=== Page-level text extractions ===
==================================================

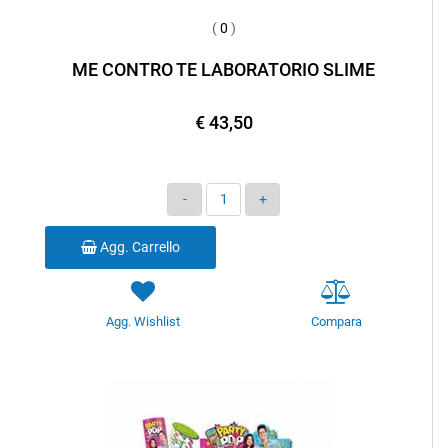
(
0
)
ME CONTRO TE LABORATORIO SLIME
€ 43,50
Quantità
Agg. Carrello
Agg. Wishlist
Compara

==================================================

=== What you have to do ===
Each of the entries above must be copied exactly, but the pictures stay out.

=== Written response ===
(
0
)
ME CONTRO TE LABORATORIO SLIME
€ 43,50
Quantità
Agg. Carrello
Agg. Wishlist
Compara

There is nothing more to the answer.